Buitenland

„Christen-Palestijnen creëren haatcultuur”

Dr. Gershon Nerel van de Joods-messiaanse moshav Yad Hashmonah beschuldigt Palestijnse christenen ervan mee te werken aan het creëren van een „cultuur van haat” tegen Israël. De wetenschapper uitte zijn beschuldiging op de deze week gehouden internationale conferentie aan de Hebreeuwse Universiteit van Jeruzalem over ”Antisemitisme en vooroordeel in de hedendaagse media”.

Van onze correspondent
21 February 2003 20:54Gewijzigd op 14 November 2020 00:09

De vierdaagse conferentie werd georganiseerd door het internationale Vidal Sassoon centrum voor de studie van het antisemitisme, dat verbonden is aan de Hebreeuwse Universiteit.

Nerel sprak over ”antizionisme in de ’elektronische kerk’ van het Palestijnse christendom”. In berichten die Palestijnse christelijke leiders verspreiden via het internet worden slachtoffers van de intifada afgebeeld als martelaars. Zij doen dat, aldus de messiasbelijdende historicus, om politieke redenen.

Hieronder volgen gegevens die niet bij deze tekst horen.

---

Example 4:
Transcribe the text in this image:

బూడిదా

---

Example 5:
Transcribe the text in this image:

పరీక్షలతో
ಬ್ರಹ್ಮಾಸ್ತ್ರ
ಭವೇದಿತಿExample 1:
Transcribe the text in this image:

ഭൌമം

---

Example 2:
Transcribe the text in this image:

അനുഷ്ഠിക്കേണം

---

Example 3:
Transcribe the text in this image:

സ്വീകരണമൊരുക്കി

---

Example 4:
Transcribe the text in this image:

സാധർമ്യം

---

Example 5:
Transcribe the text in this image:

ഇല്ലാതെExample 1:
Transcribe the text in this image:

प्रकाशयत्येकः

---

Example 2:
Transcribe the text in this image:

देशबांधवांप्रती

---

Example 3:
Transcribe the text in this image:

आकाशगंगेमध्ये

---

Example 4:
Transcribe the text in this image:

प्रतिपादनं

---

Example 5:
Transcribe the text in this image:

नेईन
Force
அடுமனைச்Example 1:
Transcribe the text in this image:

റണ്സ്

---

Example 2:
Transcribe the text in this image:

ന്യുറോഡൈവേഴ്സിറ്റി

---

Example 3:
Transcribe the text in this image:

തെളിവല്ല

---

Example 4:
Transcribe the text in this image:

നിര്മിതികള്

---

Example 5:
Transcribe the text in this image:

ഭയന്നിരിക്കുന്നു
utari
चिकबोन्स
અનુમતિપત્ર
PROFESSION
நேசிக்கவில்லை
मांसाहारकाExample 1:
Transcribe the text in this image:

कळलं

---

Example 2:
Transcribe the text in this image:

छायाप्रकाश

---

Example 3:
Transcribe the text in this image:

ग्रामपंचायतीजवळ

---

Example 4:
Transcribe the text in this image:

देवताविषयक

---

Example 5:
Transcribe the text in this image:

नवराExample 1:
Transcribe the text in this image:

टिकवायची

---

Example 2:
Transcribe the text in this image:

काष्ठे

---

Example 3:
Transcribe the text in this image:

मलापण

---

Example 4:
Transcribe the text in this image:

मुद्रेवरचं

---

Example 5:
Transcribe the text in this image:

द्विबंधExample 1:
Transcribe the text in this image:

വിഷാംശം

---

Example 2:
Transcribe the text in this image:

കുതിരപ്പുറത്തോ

Nerel constateerde dat de lutherse bisschop in Jeruzalem, Munib Younan, herhaaldelijk naar het martelaarschap verwijst, bijvoorbeeld toen in het Palestijnse plaatsje Beit Jala de Duitse christen dr. Harry Fisher door vuur van het Israëlische leger omkwam. Youna zei toen dat de Lutherse Kerk een martelaar aanbood - oftewel haar eerste martelaar had. Door het gebruik van het thema martelaarschap worden Israëliërs, aldus Nerel, „even bloeddorstig als Pilatus” afgeschilderd. Dat Palestijnse terroristen eerst vanuit Beit Jala op de Jeruzalemse wijk Gilo schoten, laat Younan in zijn berichtgeving weg.

Nerel beschuldigde de anglicaanse bevrijdingstheoloog dr. Naim Ateek ervan met twee maten te meten. Aan de ene kant veroordeelt die de Palestijnse kamikazeaanslagen; aan de andere kant kan hij hun beweegredenen begrijpen. Ook het Bethlehem Bible College zou antizionistische theologische propaganda verspreiden. Volgens Nerel wordt de oecumenische beweging sterk beïnvloed door de anti-Israëlboodschap van de Palestijnse christenen.

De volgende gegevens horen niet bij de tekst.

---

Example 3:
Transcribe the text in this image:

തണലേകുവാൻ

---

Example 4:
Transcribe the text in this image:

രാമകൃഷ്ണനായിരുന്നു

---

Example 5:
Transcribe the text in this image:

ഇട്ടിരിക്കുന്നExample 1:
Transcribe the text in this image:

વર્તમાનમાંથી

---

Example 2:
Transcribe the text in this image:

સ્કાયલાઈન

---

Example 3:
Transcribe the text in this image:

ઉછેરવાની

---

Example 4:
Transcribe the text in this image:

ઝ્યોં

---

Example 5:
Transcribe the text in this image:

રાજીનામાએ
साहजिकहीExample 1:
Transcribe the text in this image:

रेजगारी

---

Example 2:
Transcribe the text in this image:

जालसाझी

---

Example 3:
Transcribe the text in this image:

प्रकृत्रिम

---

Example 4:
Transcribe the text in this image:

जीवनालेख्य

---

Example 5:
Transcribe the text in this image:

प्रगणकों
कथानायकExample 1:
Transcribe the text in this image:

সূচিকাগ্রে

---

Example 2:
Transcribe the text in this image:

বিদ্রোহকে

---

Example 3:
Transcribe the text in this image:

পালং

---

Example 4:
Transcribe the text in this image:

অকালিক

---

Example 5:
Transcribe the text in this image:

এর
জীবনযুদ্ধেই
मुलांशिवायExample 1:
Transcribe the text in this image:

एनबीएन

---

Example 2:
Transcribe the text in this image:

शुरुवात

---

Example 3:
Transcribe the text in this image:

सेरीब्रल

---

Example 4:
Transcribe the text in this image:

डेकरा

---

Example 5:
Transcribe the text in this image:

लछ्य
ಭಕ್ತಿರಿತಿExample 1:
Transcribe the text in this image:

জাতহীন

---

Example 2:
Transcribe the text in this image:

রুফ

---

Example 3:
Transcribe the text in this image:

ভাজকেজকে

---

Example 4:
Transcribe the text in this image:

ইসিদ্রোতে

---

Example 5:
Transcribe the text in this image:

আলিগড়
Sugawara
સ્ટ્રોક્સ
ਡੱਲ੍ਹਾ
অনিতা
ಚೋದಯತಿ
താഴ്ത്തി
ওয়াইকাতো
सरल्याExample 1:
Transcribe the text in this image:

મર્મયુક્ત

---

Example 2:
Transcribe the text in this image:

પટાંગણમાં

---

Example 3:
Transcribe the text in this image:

De Israëlische journalist Danny Rubinstein van de krant Ha’aretz, die zich onder Nerels gehoor bevond, stelde dat slechts een klein gedeelte van de christelijke wereld zich schuldig maakt aan antizionisme. Ook zei hij dat het „werkelijke probleem” de verdwijning van het christendom uit het Heilige Land is.

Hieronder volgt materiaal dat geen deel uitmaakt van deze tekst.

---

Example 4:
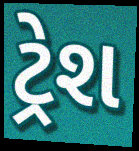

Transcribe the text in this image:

ટ્રેશ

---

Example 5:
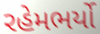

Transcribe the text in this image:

રહેમભર્યો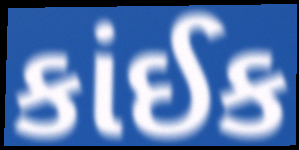
કાંઈક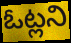
ఓట్లనిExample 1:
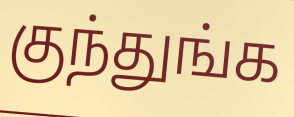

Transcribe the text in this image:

குந்துங்க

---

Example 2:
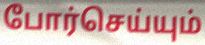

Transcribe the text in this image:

போர்செய்யும்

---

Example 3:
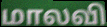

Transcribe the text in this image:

மாலவி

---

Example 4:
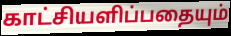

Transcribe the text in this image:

காட்சியளிப்பதையும்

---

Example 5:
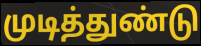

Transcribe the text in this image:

முடித்துண்டுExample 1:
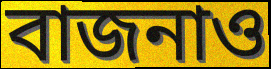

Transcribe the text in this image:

বাজনাও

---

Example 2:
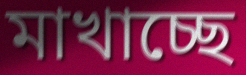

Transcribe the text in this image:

মাখাচ্ছে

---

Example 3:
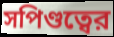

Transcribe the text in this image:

সপিণ্ডত্বের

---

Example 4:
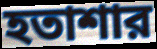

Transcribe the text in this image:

হতাশার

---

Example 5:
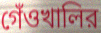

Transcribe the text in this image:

গেঁওখালিরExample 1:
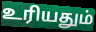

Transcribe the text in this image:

உரியதும்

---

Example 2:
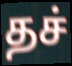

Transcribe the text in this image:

தச்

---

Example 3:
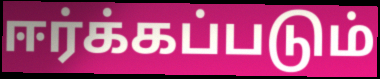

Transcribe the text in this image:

ஈர்க்கப்படும்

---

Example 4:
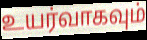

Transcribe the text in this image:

உயர்வாகவும்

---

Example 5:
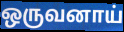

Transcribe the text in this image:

ஒருவனாய்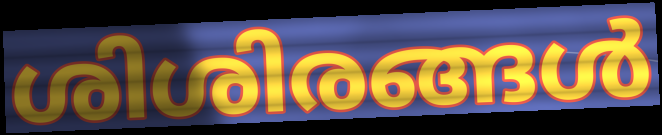
ശിശിരങ്ങൾ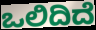
ಒಲಿದಿದೆ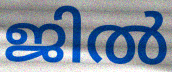
ജിൽ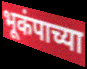
भूकंपाच्या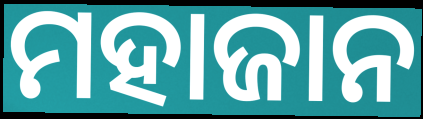
ମହାଜାନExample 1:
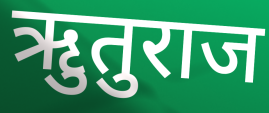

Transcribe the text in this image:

ऋुतुराज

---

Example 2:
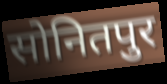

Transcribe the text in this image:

सोनितपुर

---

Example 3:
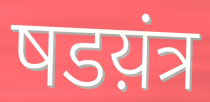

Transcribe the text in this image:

षडय़ंत्र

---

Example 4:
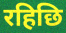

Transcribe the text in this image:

रहिछि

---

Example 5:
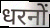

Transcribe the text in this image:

धरनोंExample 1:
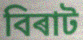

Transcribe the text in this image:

বিৰাট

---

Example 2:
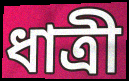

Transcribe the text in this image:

ধাত্ৰী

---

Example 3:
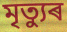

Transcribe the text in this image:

মৃত্যুৰ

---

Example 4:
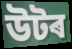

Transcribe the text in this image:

উটৰ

Nerel wierp daar tegenin dat de ontwikkeling van een theologie voor propagandadoeleinden onacceptabel is. In zijn ogen dienen Palestijnse christenen niet de Israëliërs verwijten te maken, maar de moslims en de Palestijnse Autoriteit. Het aantal Arabische christenen in Israël zelf neemt immers niet af, aldus Nerel.

Prof. Dina Porat, hoofd van de afdeling Joodse geschiedenis aan de Tel Aviv Universiteit, beschuldigde de media ervan de Joden te hebben afgeschilderd als „de nieuwe antichrist”, bij het verslaan van de gebeurtenissen rondom de Geboortekerk in Bethlehem vorig jaar. Daarheen vluchtten 118 gewapende Palestijnen toen het Israëlische leger Bethlehem binnenviel. In de kerk hielden zij 48 geestelijken in gijzeling. Dat er drie monotheïstische godsdiensten bij de affaire betrokken waren -christelijke geestelijken in de kerk, Palestijnse moslims die er een heenkomen zochten en Joodse Israëliërs eromheen- en dat dit ook nog gebeurde op de veronderstelde geboorteplaats van Christus, was volgens haar iets „waarvan de mediamensen alleen maar kunnen dromen.”

Porat stelde verder dat de rooms-katholieke pers gedurende de eerste tien dagen van de belegering het onjuiste bericht verspreidde dat een priester die voor de kerk knielde, was doodgeschoten. Prof. Porat verweet de media ook een valse vergelijking te trekken tussen de nazi’s in de Tweede Wereldoorlog en de Israëliërs nu.

RD.nl in uw mailbox?

Ontvang onze wekelijkse nieuwsbrief om op de hoogte te blijven.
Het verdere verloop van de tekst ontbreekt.